With the records as your source, report how many lines contain "Villa". Add no other words.

::: Entries shown

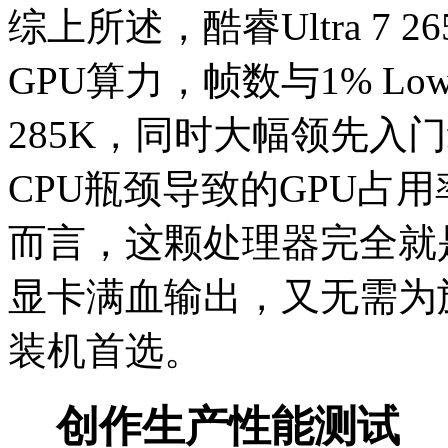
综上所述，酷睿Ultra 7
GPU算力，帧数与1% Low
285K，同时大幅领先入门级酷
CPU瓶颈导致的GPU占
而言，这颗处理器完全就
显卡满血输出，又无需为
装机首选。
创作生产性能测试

::::::
::: Entries shown

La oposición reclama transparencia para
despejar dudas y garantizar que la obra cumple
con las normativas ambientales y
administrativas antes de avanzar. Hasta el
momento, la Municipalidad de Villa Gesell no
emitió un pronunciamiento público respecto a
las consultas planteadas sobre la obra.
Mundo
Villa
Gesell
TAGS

::::::

● **Result of this task**: 2